On the The Unix Heritage Society mailing list, someone started a
thread commemorating the death of John Backus, who, in addition to
inventing the Backus-Naur form, lead the team that developed the
original FORTRAN. Someone else made a disparaging remark about FORTRAN
and that precipitated a long discussion of the good, the bad, and the
ugly of FORTRAN. Most people who’ve never used FORTRAN—and many who
have—aren’t aware that except in strings and a couple of other places,
blanks don’t affect the syntax and can be omitted. I recall once
looking at a FORTRAN compiler where the first thing it did after
reading a card image was to eliminate all the blanks.
Steve Johnson, the inventor of Yacc, the Portable C Compiler, and
Lint, offered a funny story about FORTRAN and blanks at Bell Labs. His
post is worth reading as an interesting piece of Bell Labs history but
what struck me was how the choice of the right tool for a job enabled
Johnson to complete a task much more quickly than even the world-class
engineers and computer scientists at the lab expected.
The TL:DR is that Johnson, just out of college, had a summer job at
the labs. He was assigned to write a program implementing a state
minimization algorithm. His supervisors expected it to take him the
summer to complete the program.

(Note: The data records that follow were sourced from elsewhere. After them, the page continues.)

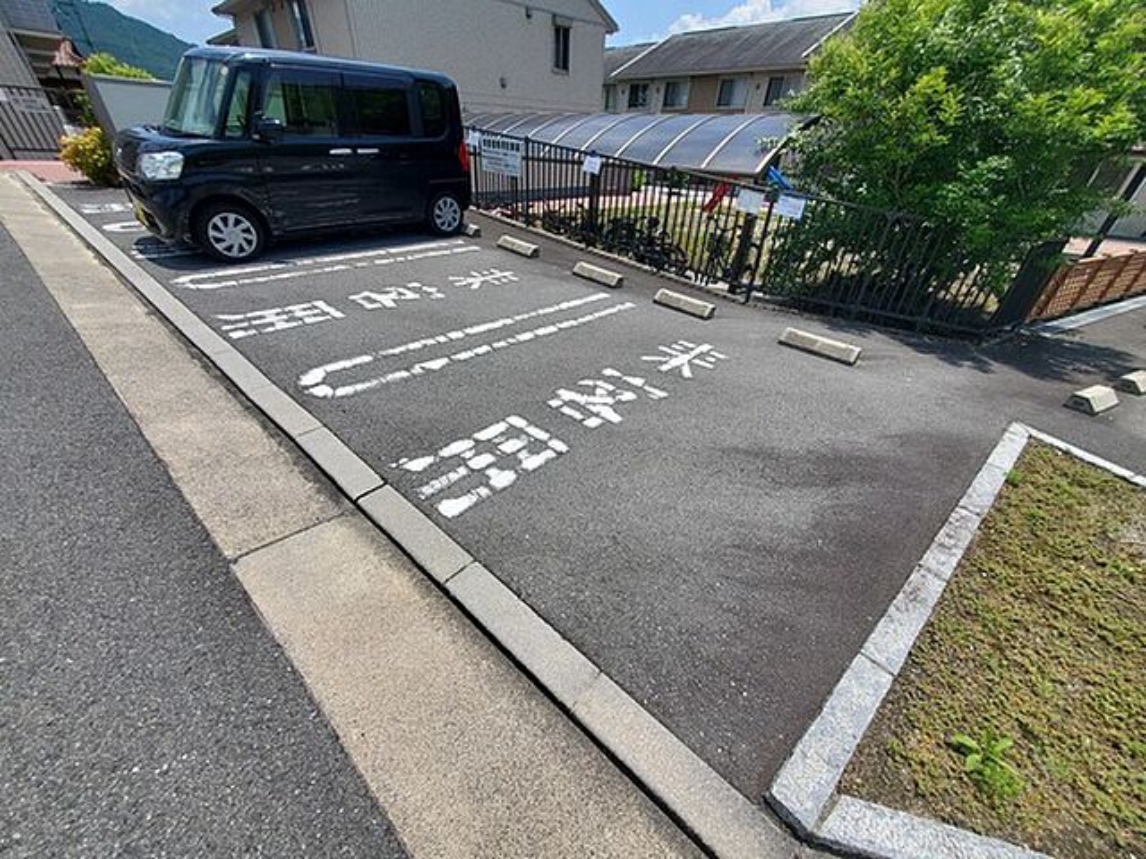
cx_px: 573
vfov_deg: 89.9
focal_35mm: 13
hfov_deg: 106.2
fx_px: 430
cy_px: 430
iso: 50
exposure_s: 1/1321
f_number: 2.2
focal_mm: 1.8
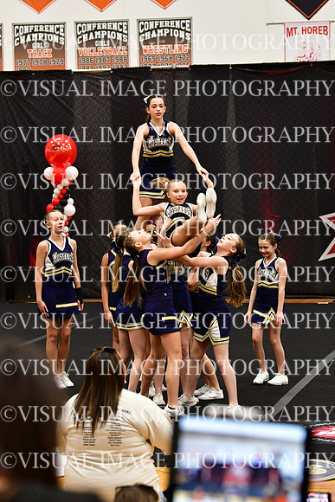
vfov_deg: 16.1
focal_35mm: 127
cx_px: 168
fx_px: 1772
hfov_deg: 10.8
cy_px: 251
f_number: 4
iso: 4000
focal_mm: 85
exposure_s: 1/400
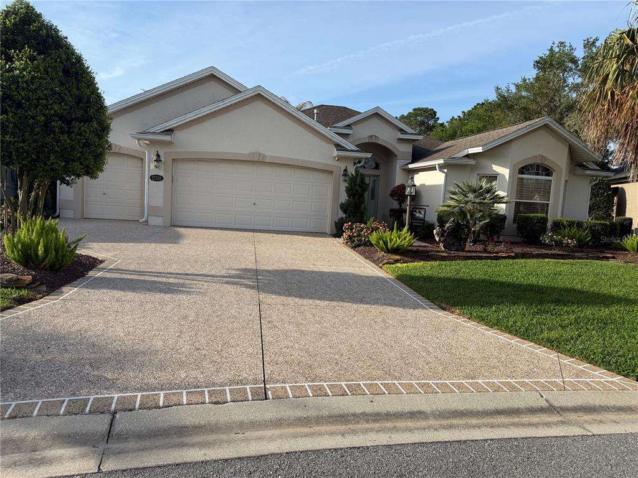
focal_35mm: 24
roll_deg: -3.4
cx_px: 319
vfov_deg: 56.8
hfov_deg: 71.6
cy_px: 239
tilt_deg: -5.5
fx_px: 442
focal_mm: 6.76
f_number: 1.78
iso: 80
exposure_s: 1/3759
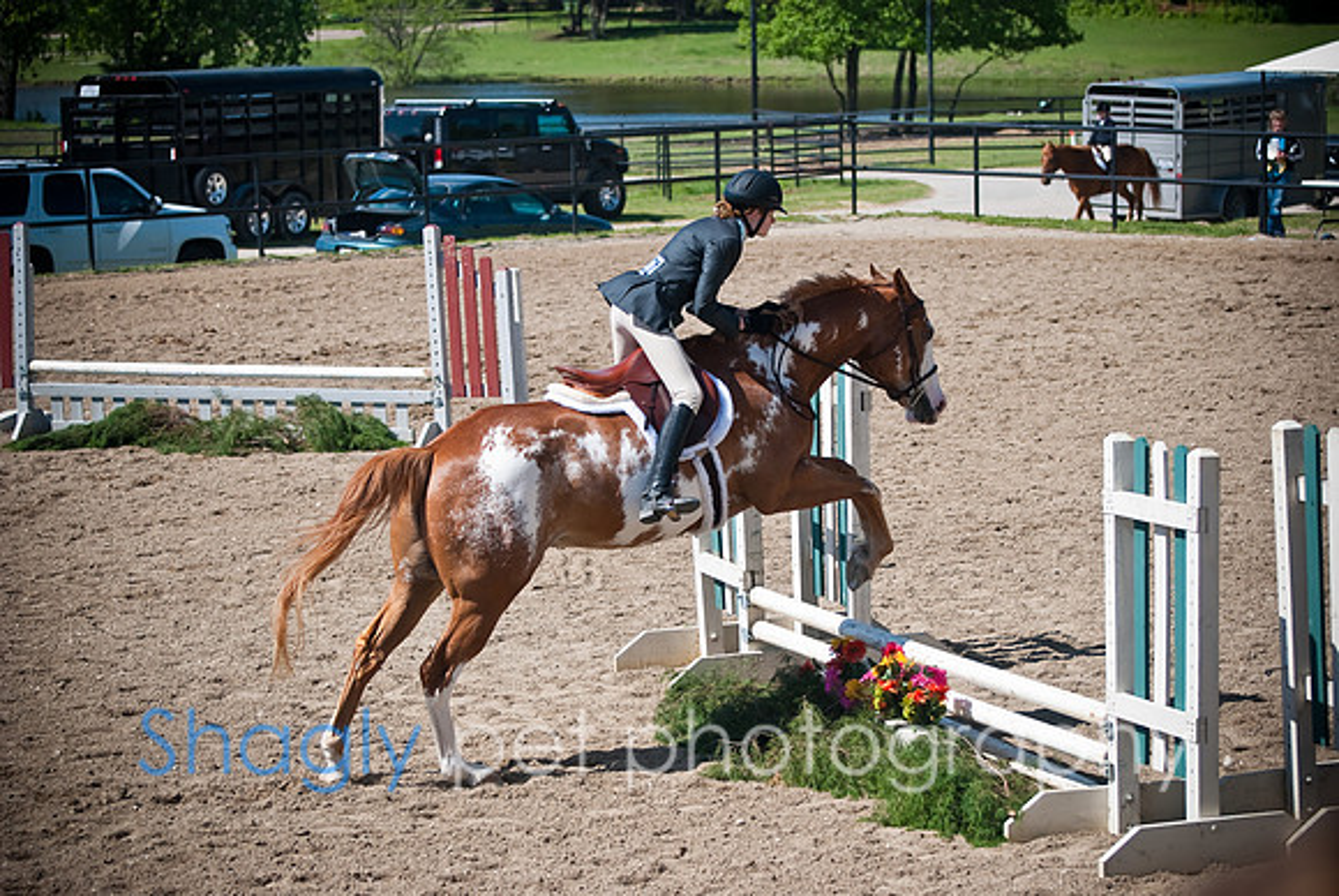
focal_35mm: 120
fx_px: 4468
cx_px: 670
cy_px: 448
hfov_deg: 17.0
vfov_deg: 11.4
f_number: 4.8
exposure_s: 1/1000
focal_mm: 80
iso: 180
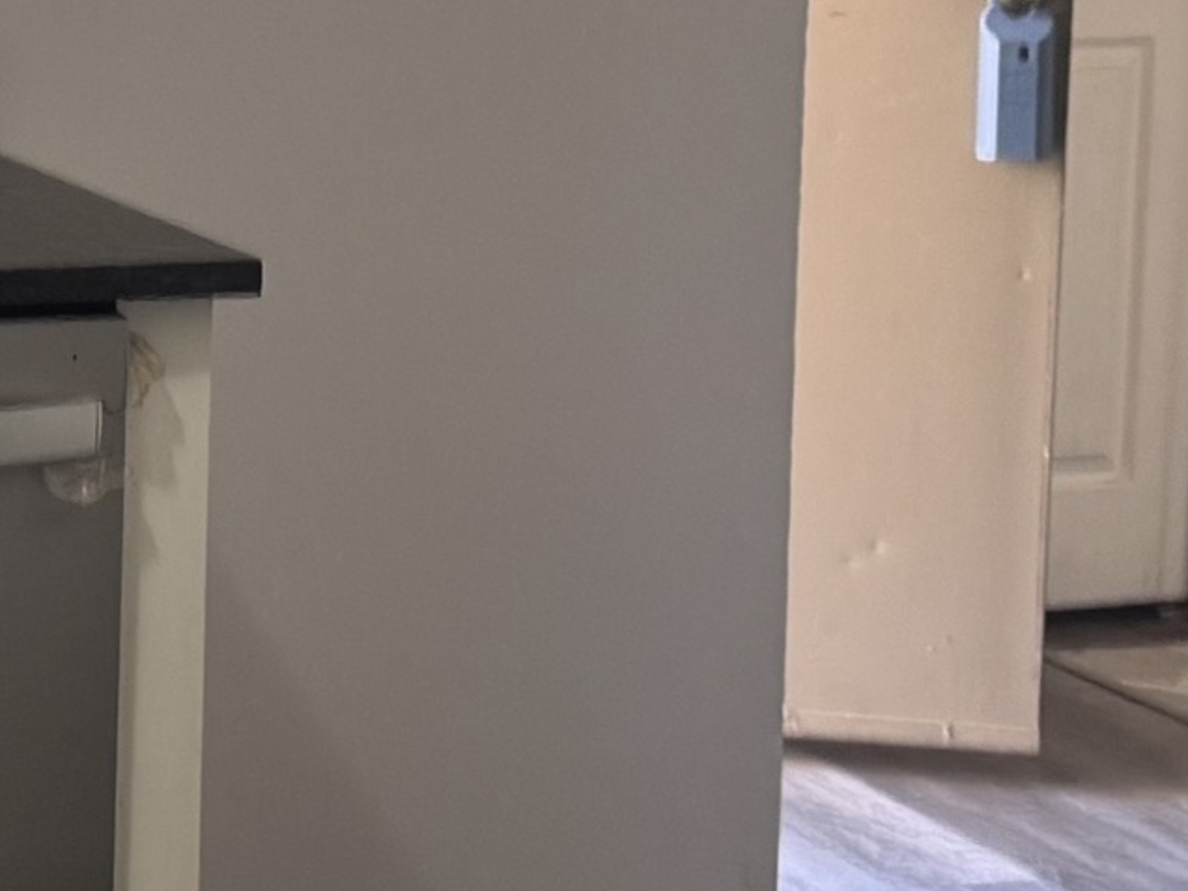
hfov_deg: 15.7
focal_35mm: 116
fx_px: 3981
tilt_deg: -6.3
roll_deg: -0.3
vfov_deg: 12.7
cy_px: 80
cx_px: -538
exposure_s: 1/60
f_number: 1.78
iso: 160
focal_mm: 6.76
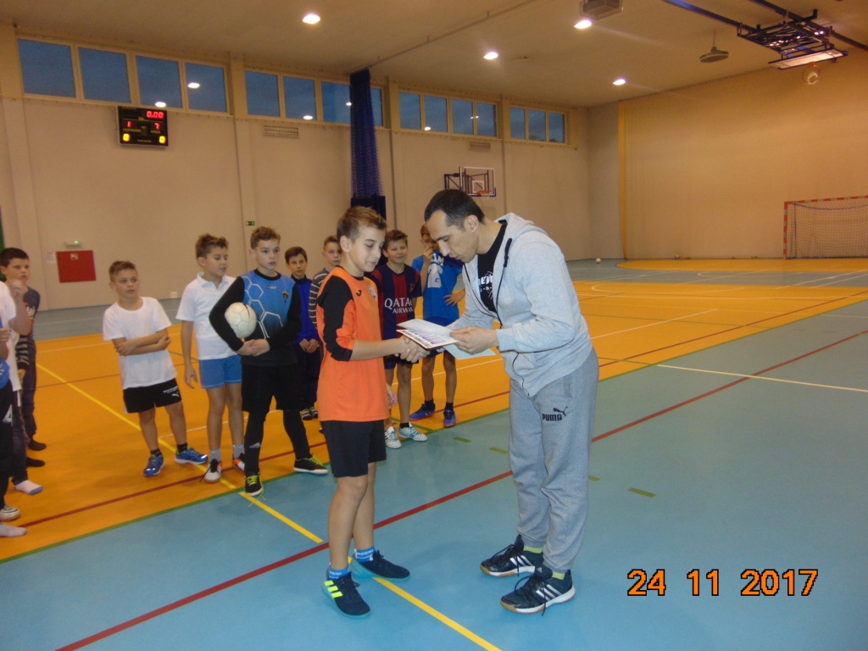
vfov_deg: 54.9
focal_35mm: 25
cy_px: 326
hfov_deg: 69.4
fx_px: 627
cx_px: 434
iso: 200
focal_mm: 4.5
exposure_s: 1/30
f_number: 3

But Johnson had heard about this new
language, SNOBOL, that seemed perfect for the task. Once he got SNOBOL
running, it took him only 3 weeks to do the job.
All of us have go-to tools that we turn to first. In terms of
languages, it might be C, Lisp, Python, Ruby, JavaScript, R, or
whatever we’re most comfortable with. But stopping to consider what
tool will make the job easiest can yield large dividends.